Concordia, la nave non sarà fatta a pezzi


Il recupero della nave comincerà quando tutti i serbatoi saranno stati svuotati dal carburante

Costa sottopone 8 progetti 
alla Protezione civile. 
Unica certezza: il relitto 
via dal Giglio


GENOVA

C'è addirittura chi ipotizza di usare milioni di palline di polistirene riempite d'aria e piazzate all'interno della nave per farla riemergere, una soluzione provata in Kuwait e Islanda, un'idea suggerita in una storia di Paperino del 1949 e in un racconto di Arthur Clark. Ma le palline si possono disperdere in acqua, sono difficilmente controllabili e recuperabili. Per gli esperti del sito di Scientific American, il progetto di recupero del relitto della Costa Concordia che darebbe più garanzie è che la nave venga letteralmente fatta a pezzi, affettata in tronconi da 200-300 tonnellate, con i detriti raggruppati da magneti di tre metri di diametro, come sostiene Mike Lacey, segretario dell'International Salvage Union, l'associazione delle società di recupero. Ipotesi, però, che la Costa Crociere ha escluso fin dall'inizio, per gli enormi problemi di impatto ambientale che un cantiere a cielo aperto all'isola del Giglio comporterebbe. E che fa venire i brividi al sindaco Sergio Ortelli: «Un attentato all'ambiente. Affettare il relitto della Concordia vuol dire venire meno a tre principi fondamentali che fino ad oggi hanno orientato tutte le operazioni sulla nave: il rispetto dei sette cadaveri che ancora sono nello scafo e dei parenti delle vittime, la tutela dell'ambiente e quella delle attività socio-economiche dell'Isola».

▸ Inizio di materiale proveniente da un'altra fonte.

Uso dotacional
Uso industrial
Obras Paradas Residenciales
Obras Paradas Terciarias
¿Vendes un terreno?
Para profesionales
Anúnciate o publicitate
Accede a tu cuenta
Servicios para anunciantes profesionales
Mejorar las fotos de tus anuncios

Nel bando della gara indetta da Costa più di un mese fa, la richiesta era di un'offerta di rimozione del relitto intero con la clausola determinante della salvaguardia ambientale. Il che, come sottolinea Max Iguera, responsabile dei salvataggi di Cambiaso e Risso Service, gruppo di servizi marittimi rappresentante da 60 in Italia della Smit Salvage (che sta attualmente completando con un'operazione da manuale l'aspirazione dei combustibili), esclude l'invasiva operazione di sezionamento. Dieci le ditte interpellate, le più accreditate al mondo, in grado di eseguire l'operazione nel minor tempo possibile, garantendo la massima sicurezza e il minor impatto: Smit Salvage BV, Svitzer Salvage BV, Mammoet Salvage BV, Titan Salvage, Resolve Marine Group Inc., T&T Marine Salvage Inc., Donjon Marine Inc., Tito Neri S.r.l., Fukada Salvage & Marine Works Co. Ltd., The Nippon Salvage Co Ltd.

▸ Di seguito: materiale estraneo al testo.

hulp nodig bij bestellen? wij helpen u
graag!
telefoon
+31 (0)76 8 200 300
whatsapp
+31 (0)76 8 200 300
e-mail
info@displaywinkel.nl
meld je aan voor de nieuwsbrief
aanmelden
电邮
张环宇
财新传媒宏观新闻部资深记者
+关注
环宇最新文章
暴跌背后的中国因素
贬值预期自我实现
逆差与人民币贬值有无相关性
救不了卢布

Il 3 marzo sono scaduti i termini per la presentazione dei piani operativi. Hanno risposto otto società e nell'abituale incontro settimanale con gli abitanti del Giglio, domani, il responsabile della Protezione Civile, Franco Gabrielli, Commissario Delegato per l'Emergenza Costa Concordia, potrà anticipare a grandi linee le soluzioni proposte.

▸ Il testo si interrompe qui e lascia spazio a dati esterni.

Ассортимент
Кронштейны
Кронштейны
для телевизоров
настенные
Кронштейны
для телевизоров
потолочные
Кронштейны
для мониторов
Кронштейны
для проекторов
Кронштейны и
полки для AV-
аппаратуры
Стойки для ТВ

La scelta sarà effettuata entro la fine del mese, affidata un comitato tecnico, composto da rappresentanti di Costa Crociere, Carnival Corporation & plc, Fincantieri, Rina ed esperti del settore, che sta valutando le proposte insieme al Comitato Scientifico delle Protezione Civile. Poi si procederà con le operazioni, che potrebbero richiedere dai 6 mesi a un anno e mezzo di tempo.

«I problemi fondamentali sono due: tappare le falle e raddrizzare la nave, dandole stabilità e galleggiabilità, per rimorchiarla via» spiega Iguera. Le aperture praticate durante le operazioni di soccorso e di ricerca dei corpi non preoccupano: è lo squarcio di 70 metri lungo la chiglia che richiederà 100 tonnellate di lamiere presagomate da saldare. Tra le ipotesi per il sollevamento della «Costa Concordia», l'uso di palloni, di argani ancorati sulle chiatte, di pontoni con verricelli, di cassoni in acciaio fissati ai lati della nave come giganteschi salvagenti stabilizzatori.

Ogni operazione di recupero fa caso a sé, ma questa «si presenta particolarmente complicata per le dimensioni della nave e per il luogo del naufragio». Ovvero, come fa capire Iguera, in zone non vincolate si potrebbe procedere con una palificazione in mare per fissare gli argani in grado di sollevare il gigantesco relitto. Perchè sia le chiatte che i pontoni in qualche modo vanno fissati al fondo, altrimenti gli argani non potrebbero sollevare 112 mila tonnellate piene d'acqua.

Ed è anche un problema di costi, altissimi, per decine e decine di milioni di euro. La soluzione più economica apparentemente semplice non sempre risulta la migliore: in una gara d'appalto per il recupero di un relitto nel Mare del Nord furono scartati due progetti da 90 milioni scegliendo quello da 55. «Da due anni la nave è sempre sul fondo e la ditta ha abbandonato l'impresa» ricorda Iguera.